WebSphere eXtreme Scale technical overview

WebSphere® eXtreme Scale is an elastic, scalable, in-memory data grid. It dynamically caches, partitions, replicates, and manages application data and business logic across multiple servers.

Because WebSphere eXtreme Scale is not an in-memory database, you must consider specific configuration requirements. The first step to deploying a data grid is to start a core group and catalog service. The catalog service acts as coordinator for all other Java™ virtual machines that are participating in the data grid and manages configuration information. WebSphere eXtreme Scale processes are started with commands that you issue on the command line.

The next step is to start container server processes for the data grid to store and retrieve data. As container servers are started, they automatically register themselves with the core group and catalog service. By registering, the catalog servers can cooperate in providing data grid services. More servers increase both data grid capacity and reliability.

A local data grid is a simple, single-instance grid where all the data is in the one data grid. To effectively use WebSphere eXtreme Scale as an in-memory database processing space, you can configure and deploy a distributed data grid. The data in the distributed grid is spread out over the various eXtreme Scale servers so that each server contains only some of the data. This portion of data is a partition.

A key distributed data grid configuration parameter is the number of partitions in the grid. The grid data is partitioned into this number of subsets, each of which is called a partition. The catalog service locates the partition for the data based on its key. The number of partitions directly affects the capacity and scalability of the data grid. A server can contain one or more data grid partitions. As a result, the memory space of the servers limits the size of a partition. Conversely, increasing the number of partitions increases the capacity of the data grid. The maximum capacity of a data grid is the number of partitions times the usable memory size of each server. A server can be a JVM, but you can define your container server to suit your deployment environment.

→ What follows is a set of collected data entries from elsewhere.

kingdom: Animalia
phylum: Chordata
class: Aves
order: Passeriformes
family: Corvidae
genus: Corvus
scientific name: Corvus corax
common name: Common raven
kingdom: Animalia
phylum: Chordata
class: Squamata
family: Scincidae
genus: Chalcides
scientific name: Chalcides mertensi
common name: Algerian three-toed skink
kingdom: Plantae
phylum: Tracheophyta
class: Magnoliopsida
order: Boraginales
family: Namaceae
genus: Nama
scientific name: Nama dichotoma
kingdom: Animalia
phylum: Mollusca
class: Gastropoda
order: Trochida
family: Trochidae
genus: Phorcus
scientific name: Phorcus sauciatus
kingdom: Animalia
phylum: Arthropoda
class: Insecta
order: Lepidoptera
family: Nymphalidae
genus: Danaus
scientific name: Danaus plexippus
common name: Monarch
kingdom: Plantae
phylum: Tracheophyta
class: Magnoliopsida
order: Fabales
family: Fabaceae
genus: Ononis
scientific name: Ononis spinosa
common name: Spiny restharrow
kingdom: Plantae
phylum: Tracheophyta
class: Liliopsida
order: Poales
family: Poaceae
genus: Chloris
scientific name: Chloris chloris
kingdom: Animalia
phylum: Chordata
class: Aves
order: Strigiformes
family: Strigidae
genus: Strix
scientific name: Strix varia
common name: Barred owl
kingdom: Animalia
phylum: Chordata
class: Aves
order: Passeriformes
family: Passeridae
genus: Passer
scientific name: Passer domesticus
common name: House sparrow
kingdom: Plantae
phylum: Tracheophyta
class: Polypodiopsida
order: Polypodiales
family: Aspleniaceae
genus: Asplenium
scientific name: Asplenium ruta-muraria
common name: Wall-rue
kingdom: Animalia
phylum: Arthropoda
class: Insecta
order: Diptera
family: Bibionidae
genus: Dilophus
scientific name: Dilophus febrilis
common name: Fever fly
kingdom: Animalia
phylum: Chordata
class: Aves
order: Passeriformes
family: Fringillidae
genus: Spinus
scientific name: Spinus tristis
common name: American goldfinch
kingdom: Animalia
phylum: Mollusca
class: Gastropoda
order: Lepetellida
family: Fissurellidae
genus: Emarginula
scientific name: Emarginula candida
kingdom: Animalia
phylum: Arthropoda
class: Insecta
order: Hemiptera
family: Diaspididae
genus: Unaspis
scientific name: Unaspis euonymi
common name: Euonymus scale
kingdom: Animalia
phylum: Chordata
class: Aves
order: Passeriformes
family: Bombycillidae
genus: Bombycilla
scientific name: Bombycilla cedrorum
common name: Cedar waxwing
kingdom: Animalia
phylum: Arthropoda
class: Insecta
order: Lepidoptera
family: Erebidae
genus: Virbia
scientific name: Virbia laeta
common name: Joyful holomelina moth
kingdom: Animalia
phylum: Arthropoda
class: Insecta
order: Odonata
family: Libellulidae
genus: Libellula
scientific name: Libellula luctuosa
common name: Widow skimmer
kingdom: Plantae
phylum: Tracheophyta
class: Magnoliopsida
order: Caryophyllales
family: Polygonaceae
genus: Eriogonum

The data of a partition is stored in a shard. For availability, a data grid can be configured with replicas, which can be synchronous or asynchronous. Changes to the grid data are made to the primary shard, and replicated to the replica shards. The total memory that is used or required by a data grid can be calculated with the following equation: the size of the data grid times (1 (for the primary) + the number of replicas).

WebSphere eXtreme Scale distributes the shards of a data grid over the number of servers that are in the data grid. These servers might be on the same or different physical servers. For availability, replica shards are placed in separate physical servers from primary shards.

WebSphere eXtreme Scale monitors the status of its servers and moves shards during shard or physical server failure and recovery. For example, if the server that contains a replica shard fails, WebSphere eXtreme Scale allocates a new replica shard, and replicate data from the primary to the new replica. If a server that contains a primary shard fails, the replica shard is promoted to be the primary shard, and, a new replica shard is constructed. If you start an extra server for the data grid, the shards are balanced over all servers. This rebalancing is called scale-out. Similarly, for scale-in, you might stop one of the servers to reduce the resources that are used by a data grid. As a result, the shards are balanced over the remaining servers.